Skirting NEPA or helping the forest? Comments sought on fire project for over 90% of Dixie National Forest

ST. GEORGEThe Dixie National Forest has proposed a large-scale prescribed fire project that would authorize controlled burns and associated treatments across 1.8 millions acres of national forest land.

In this July 2018 file photo, flames spread on the edges of the West Valley Fire in Washington County, Utah | Photo courtesy of Dixie National Forest, St. George News

According to a scoping document, the primary goals of the project are reducing the risk of wildfire and restoring or maintaining forest landscapes. To demonstrate a pressing need for treatment, the Forest Service cited the 2017 Brian Head Wildfire and the 2018 West Valley Fire. The two fires burned approximately 84,000 acres total within the national forest.

Treatments would not be carried out across the entire project area all at once. Under the proposed action, the U.S. Forest Service could authorize an annual treatment area up to 52,000 acres – four times the current yearly average – within the 1.8 million acres.

The specific locations for individual prescribed fires are not specified in the scoping document or letter. The agency stated that it plans to identify areas based on need, suitable conditions and available resources.

Conservationists have expressed concerns with the proposal, including Jonathan Ratner, Western Watersheds Project director for Utah, Wyoming and Colorado.

A prescribed burn by the U.S. Forest Service in the Arapaho and Roosevelt National Forests, Colorado, June 6, 2016 | Photo courtesy of the U.S. Forest Service, St. George News

“This is a copy-cat effort from the forest-wide burning environmental analysis on the Fishlake (National Forest),” Ratner said. “Basically the purpose is to do a short EA (environmental assessment) that they will use to authorize burning everywhere without any site-specific analysis or public involvement. It’s the next best thing for the Forest Service aside from getting rid of NEPA entirely.”

NEPA – the National Environmental Policy Act – requires thorough research and documentation prior to site specific treatments, and Ratner said his agency was particularly concerned that the scope of the proposed project and its lack of specificity would remove necessary precautions.

The Western Watersheds Project has also previously stated that even environmentally safe prescribed burns can be risky. The seasonal window for safe and effective prescribed burns is fairly short, and there have been controlled fires that have run out of control, though they represent a small segment of total burns.

St. George News reached out to Dixie National Forest for additional comment, but there has been no response as of publication of this article.

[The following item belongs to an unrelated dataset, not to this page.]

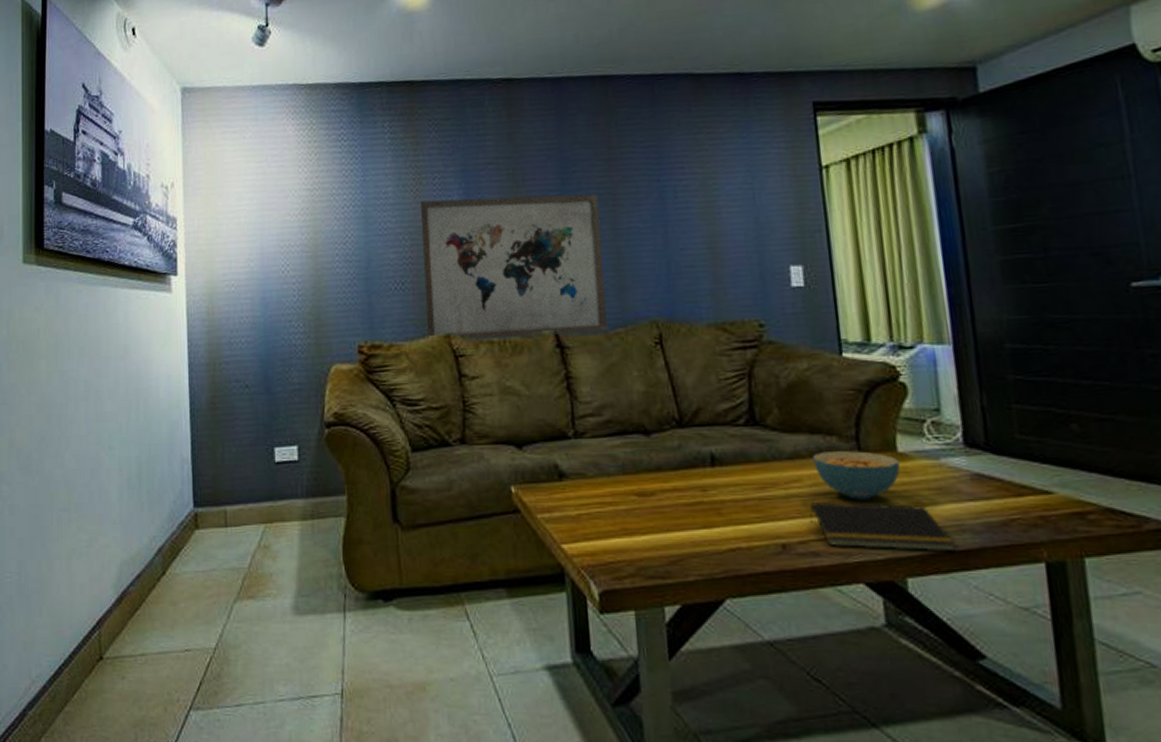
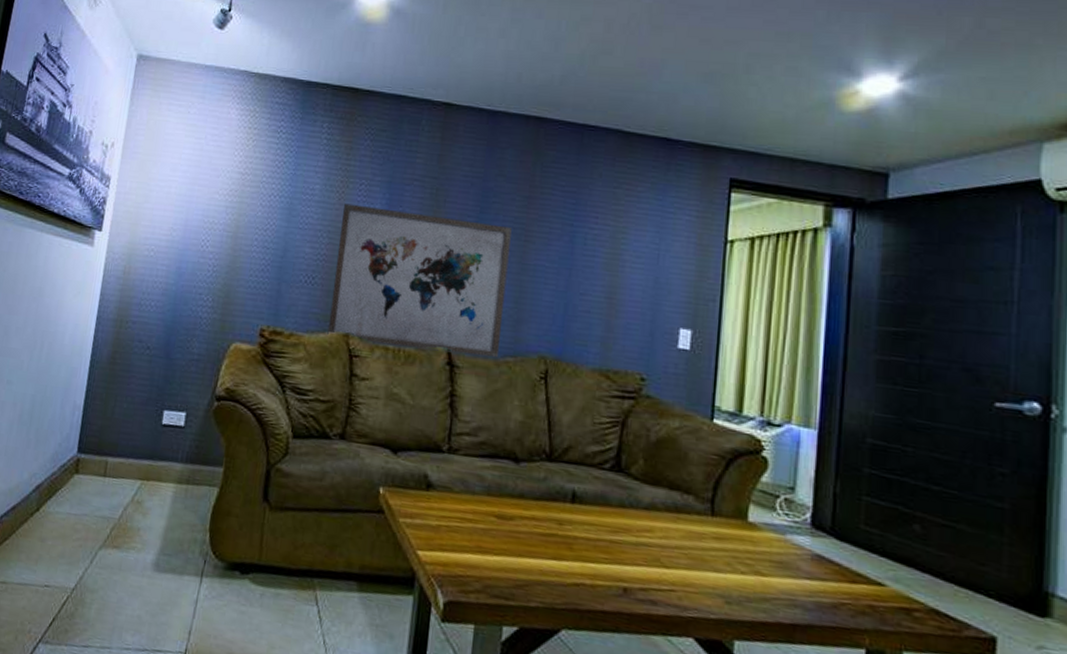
notepad: present [810,502,956,552] -> none [655,553,785,624]
cereal bowl: present [812,451,901,500] -> none [667,508,748,561]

The Dixie National Forest contains almost 2 million acres across four districts throughout Southern Utah | Photo courtesy of the U.S. Forest Service, St. George News

In the scoping document, the Forest Service references an analysis using LANDFIRE data that reportedly indicates that 1.546 million acres, or 83% of burnable acres across the entire 1.971-million-acre Dixie National Forest, is “moderately or highly departed” from its historic vegetation, fuel composition and fire frequency.

Furthermore, the document promises that the agency will not use prescribed fire within any congressionally-designated wilderness area or research natural areas. The proposal suggests pretreatment techniques such as thinning and limiting public access in treatment areas as well as post-treatment actions such as a livestock grazing rest period and possible reseeding.

The public comment deadline for the project is Wednesday. The Forest Service stated that it’s particularly interested in comments identifying specific areas or conditions that will pose issues with prescribed burns.

Comments can be submitted online through the comment portal.